Stored data
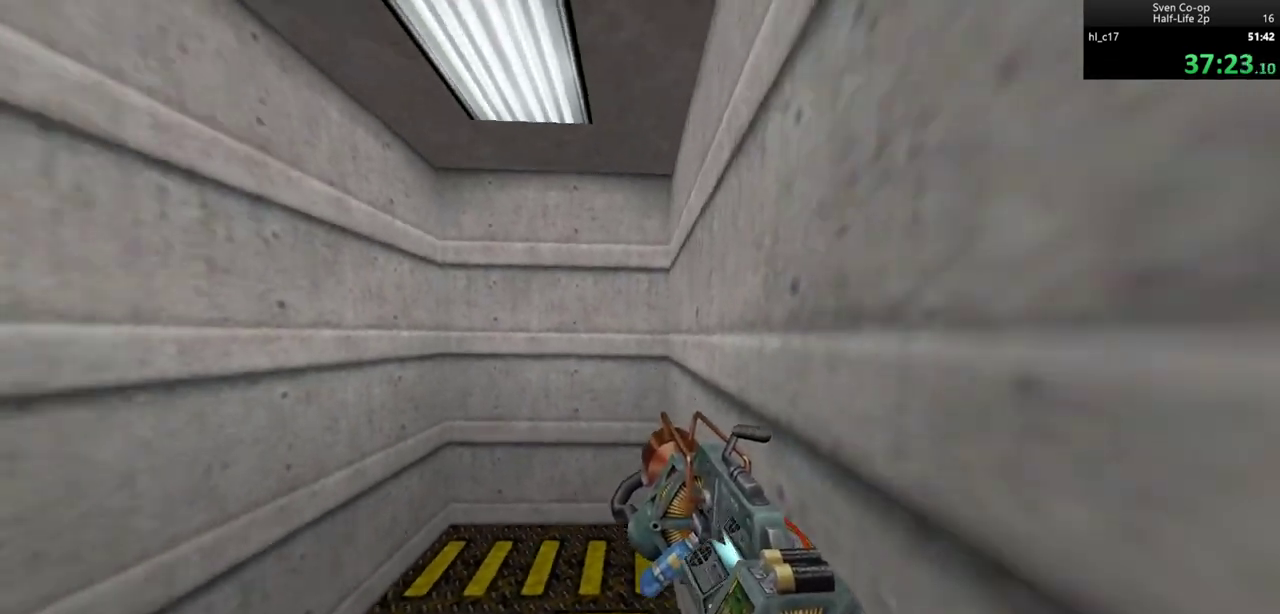
{"keys": ["s"], "mouse": ["right", "wheel_down"], "events": [[367, "mouse_wheel_down", "down"]]}
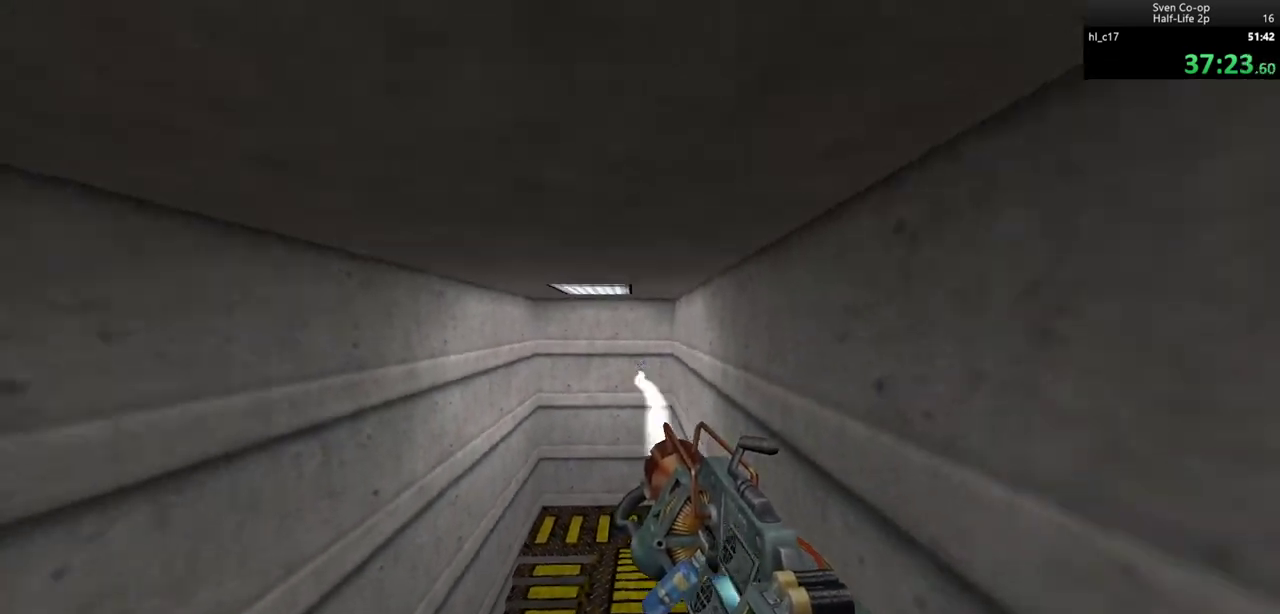
{"keys": ["d"], "mouse": ["wheel_down"], "events": [[17, "mouse_right", "up"], [50, "mouse_wheel_down", "up"], [100, "a", "down"], [100, "s", "up"], [383, "mouse_wheel_down", "down"], [483, "a", "up"], [483, "d", "down"]]}
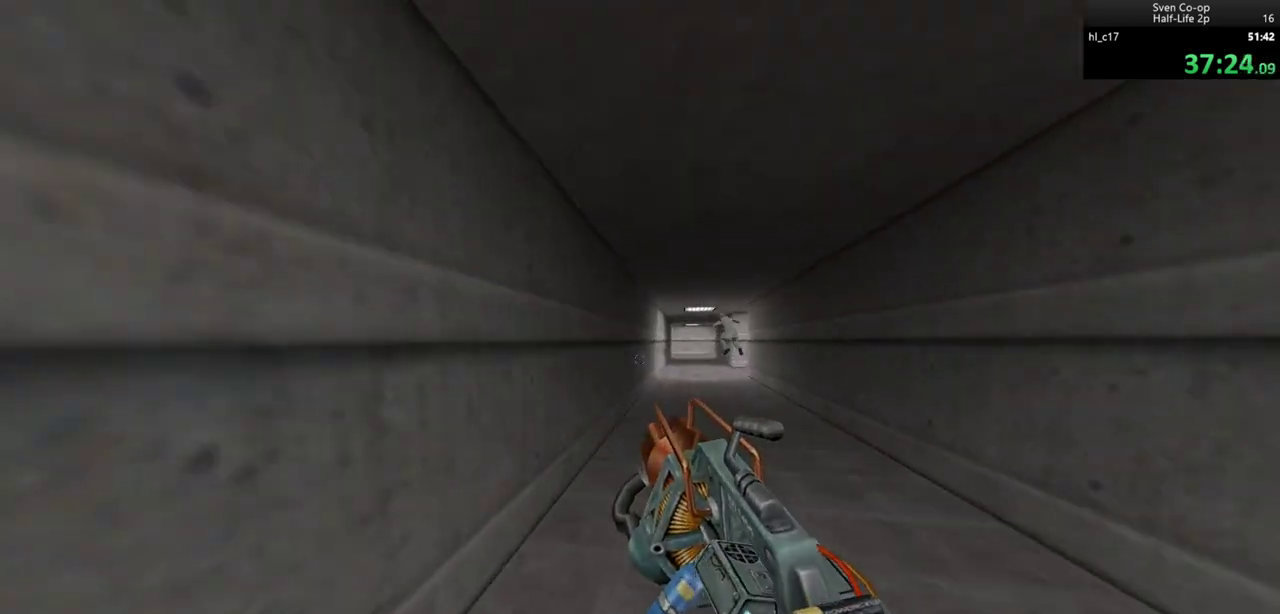
{"keys": ["a"], "mouse": ["wheel_down"], "events": [[117, "a", "down"], [167, "d", "up"], [217, "mouse_wheel_down", "up"], [317, "a", "up"], [317, "d", "down"], [450, "a", "down"], [500, "d", "up"], [500, "mouse_wheel_down", "down"]]}
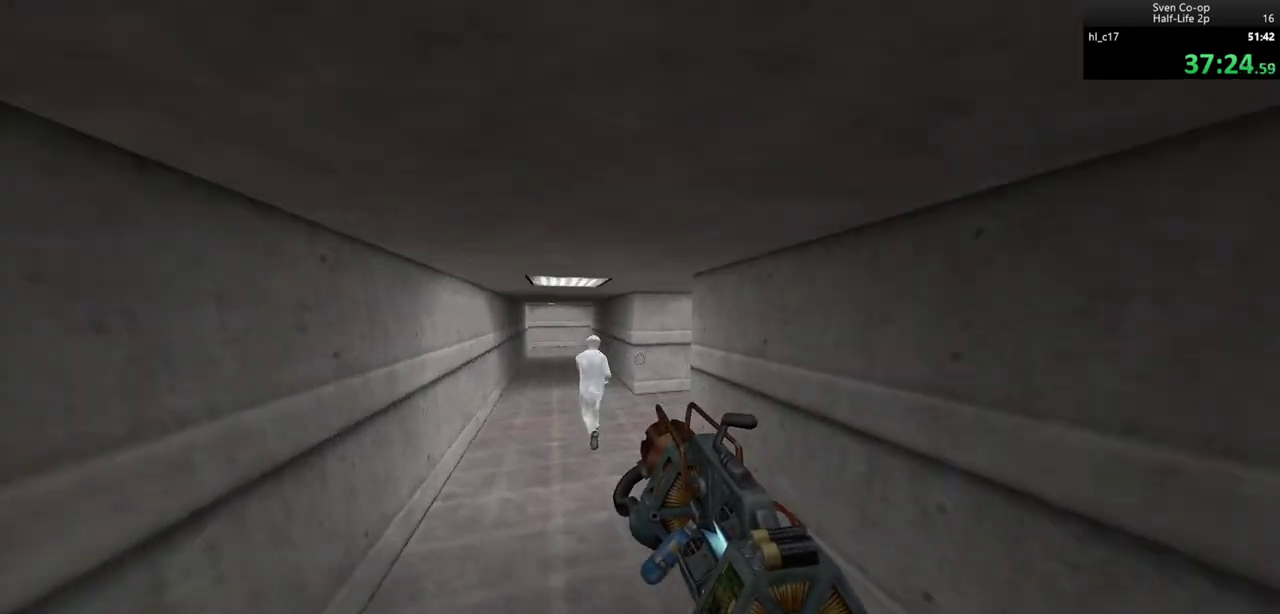
{"keys": ["a"], "mouse": [], "events": [[100, "a", "up"], [100, "d", "down"], [183, "a", "down"], [183, "d", "up"], [367, "mouse_wheel_down", "up"]]}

Required work
Reproduce the listing above exactly, but skip the pictures.

Solved problem
{"keys": ["s"], "mouse": ["right", "wheel_down"], "events": [[367, "mouse_wheel_down", "down"]]}
{"keys": ["d"], "mouse": ["wheel_down"], "events": [[17, "mouse_right", "up"], [50, "mouse_wheel_down", "up"], [100, "a", "down"], [100, "s", "up"], [383, "mouse_wheel_down", "down"], [483, "a", "up"], [483, "d", "down"]]}
{"keys": ["a"], "mouse": ["wheel_down"], "events": [[117, "a", "down"], [167, "d", "up"], [217, "mouse_wheel_down", "up"], [317, "a", "up"], [317, "d", "down"], [450, "a", "down"], [500, "d", "up"], [500, "mouse_wheel_down", "down"]]}
{"keys": ["a"], "mouse": [], "events": [[100, "a", "up"], [100, "d", "down"], [183, "a", "down"], [183, "d", "up"], [367, "mouse_wheel_down", "up"]]}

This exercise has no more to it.